§ TASK DESCRIPTION: Set down every line from the one with "A reconstruction in" to the end of the entries, both ends included, exactly as it reads and without pictures.

[Spatial grounding data]
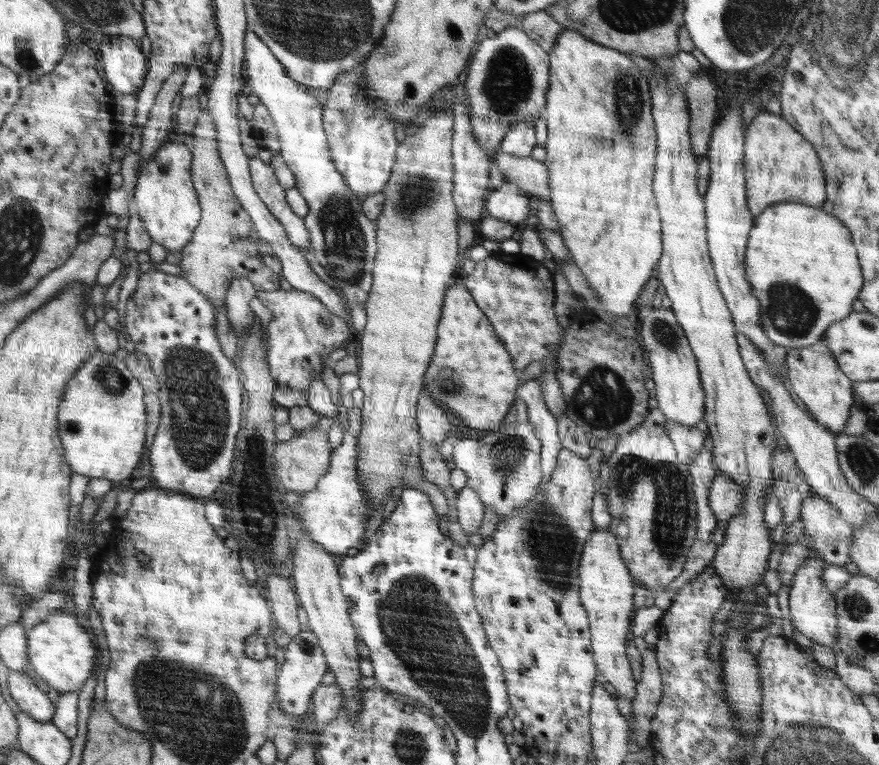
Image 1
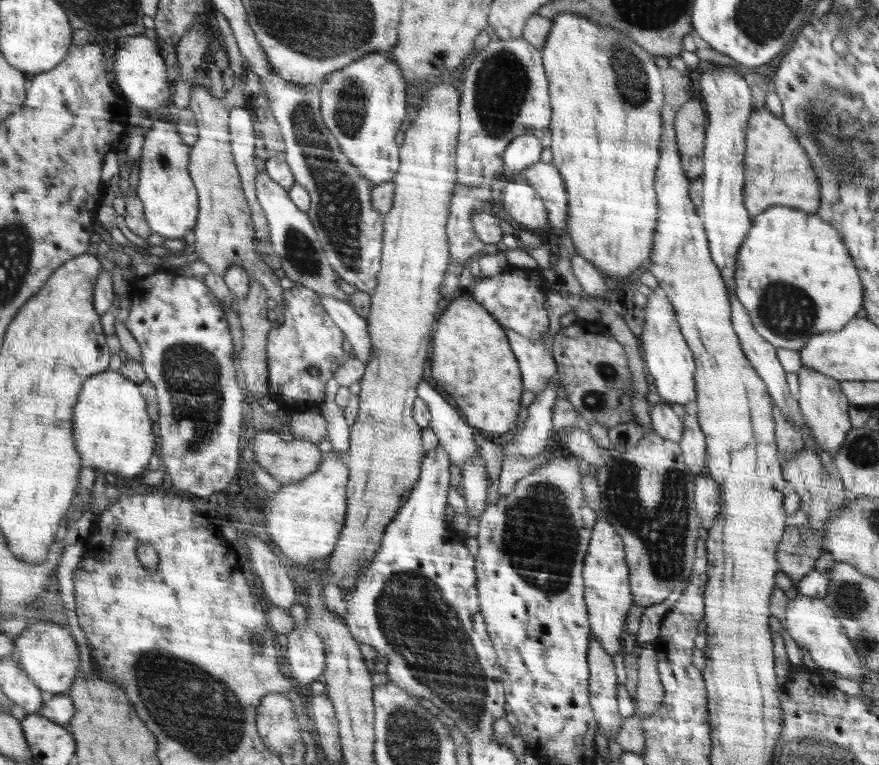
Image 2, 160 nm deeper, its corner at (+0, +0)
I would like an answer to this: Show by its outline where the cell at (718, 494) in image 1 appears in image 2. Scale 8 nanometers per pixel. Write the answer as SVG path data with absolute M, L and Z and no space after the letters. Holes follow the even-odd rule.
M706 474L695 475L695 509L698 511L703 528L712 528L722 506L719 505L719 496L722 487L715 479Z

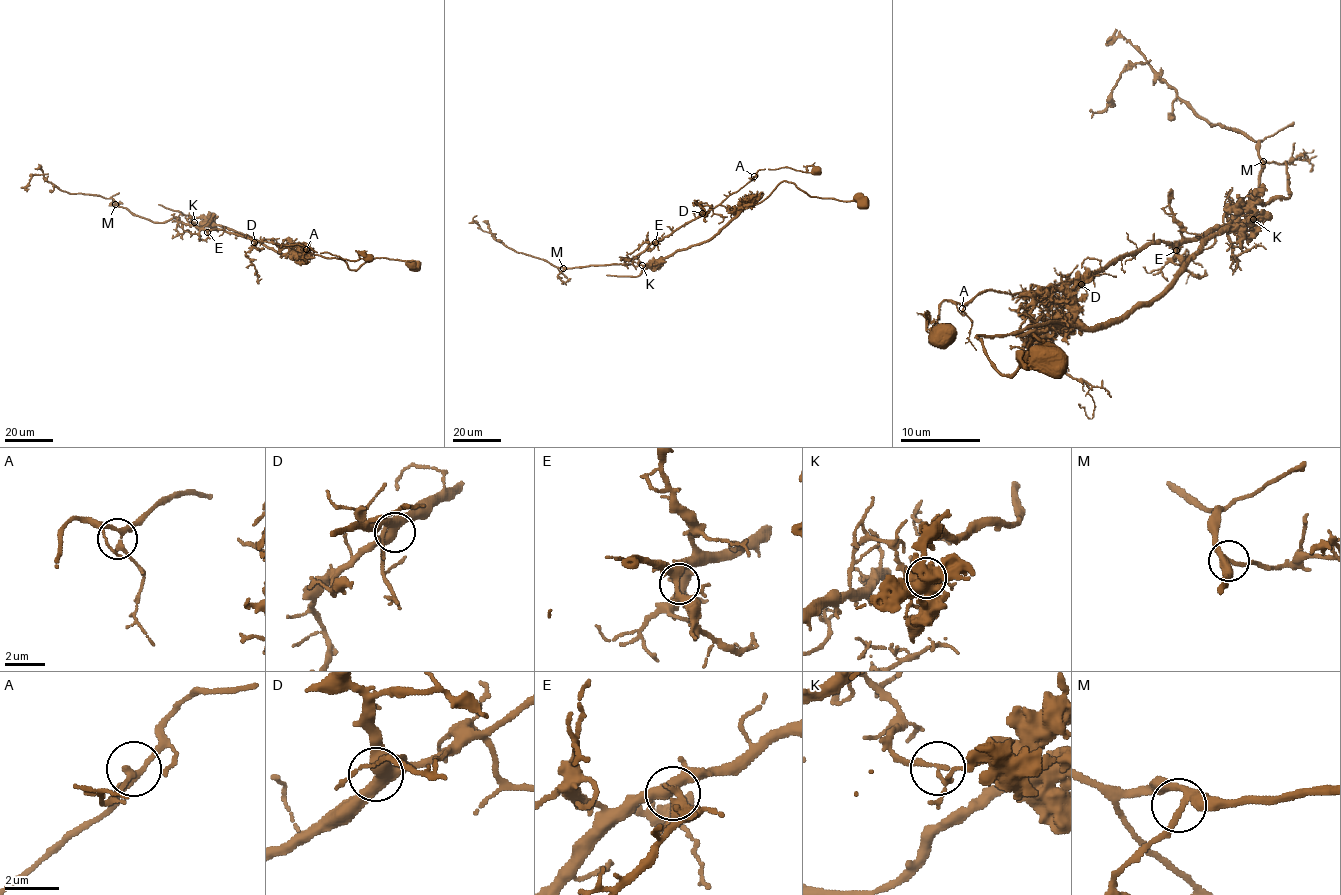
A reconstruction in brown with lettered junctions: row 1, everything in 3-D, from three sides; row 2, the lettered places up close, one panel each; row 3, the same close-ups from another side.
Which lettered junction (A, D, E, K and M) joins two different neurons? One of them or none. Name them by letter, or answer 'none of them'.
K

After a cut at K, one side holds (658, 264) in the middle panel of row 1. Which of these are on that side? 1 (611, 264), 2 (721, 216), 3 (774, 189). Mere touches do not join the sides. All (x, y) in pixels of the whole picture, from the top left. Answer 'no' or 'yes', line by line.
1: no
2: no
3: yes

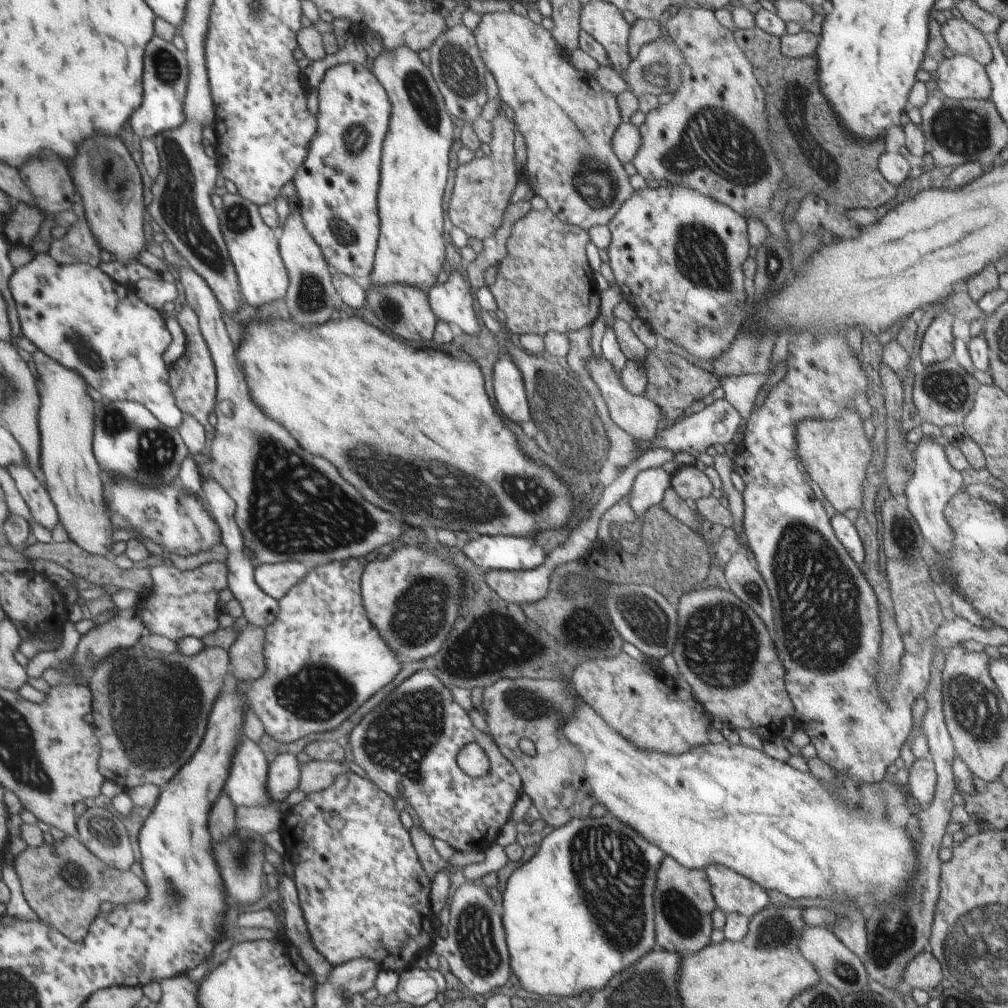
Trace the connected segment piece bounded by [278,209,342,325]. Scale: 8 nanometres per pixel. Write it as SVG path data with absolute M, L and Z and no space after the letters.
M299 209L293 211L279 233L280 251L288 268L291 283L285 298L291 317L299 324L323 324L341 317L339 294L333 282L333 272L321 246L306 229Z

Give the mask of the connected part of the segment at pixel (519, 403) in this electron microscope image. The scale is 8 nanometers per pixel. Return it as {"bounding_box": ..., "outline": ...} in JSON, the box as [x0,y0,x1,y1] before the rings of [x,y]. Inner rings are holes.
{"bounding_box":[491,357,531,424],"outline":[[[509,357],[497,360],[493,365],[491,394],[497,408],[501,408],[501,414],[515,424],[531,420],[521,375]]]}

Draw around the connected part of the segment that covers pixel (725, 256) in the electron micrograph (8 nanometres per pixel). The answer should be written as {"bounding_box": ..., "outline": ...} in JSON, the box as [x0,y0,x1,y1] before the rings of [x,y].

§ REPLY TO THE EXERCISE:
A reconstruction in brown with lettered junctions: row 1, everything in 3-D, from three sides; row 2, the lettered places up close, one panel each; row 3, the same close-ups from another side.
Which lettered junction (A, D, E, K and M) joins two different neurons? One of them or none. Name them by letter, or answer 'none of them'.
K

After a cut at K, one side holds (658, 264) in the middle panel of row 1. Which of these are on that side? 1 (611, 264), 2 (721, 216), 3 (774, 189). Mere touches do not join the sides. All (x, y) in pixels of the whole picture, from the top left. Answer 'no' or 'yes', line by line.
1: no
2: no
3: yes

Trace the connected segment piece bounded by [278,209,342,325]. Scale: 8 nanometres per pixel. Write it as SVG path data with absolute M, L and Z and no space after the letters.
M299 209L293 211L279 233L280 251L288 268L291 283L285 298L291 317L299 324L323 324L341 317L339 294L333 282L333 272L321 246L306 229Z

Give the mask of the connected part of the segment at pixel (519, 403) in this electron microscope image. The scale is 8 nanometers per pixel. Return it as {"bounding_box": ..., "outline": ...} in JSON, the box as [x0,y0,x1,y1] before the rings of [x,y]. Inner rings are holes.
{"bounding_box":[491,357,531,424],"outline":[[[509,357],[497,360],[493,365],[491,394],[497,408],[501,408],[501,414],[515,424],[531,420],[521,375]]]}

Draw around the connected part of the segment that covers pixel (725, 256) in the electron micrograph (8 nanometres per pixel). The answer should be written as {"bounding_box": ..., "outline": ...} in JSON, the box as [x0,y0,x1,y1] before the rings of [x,y].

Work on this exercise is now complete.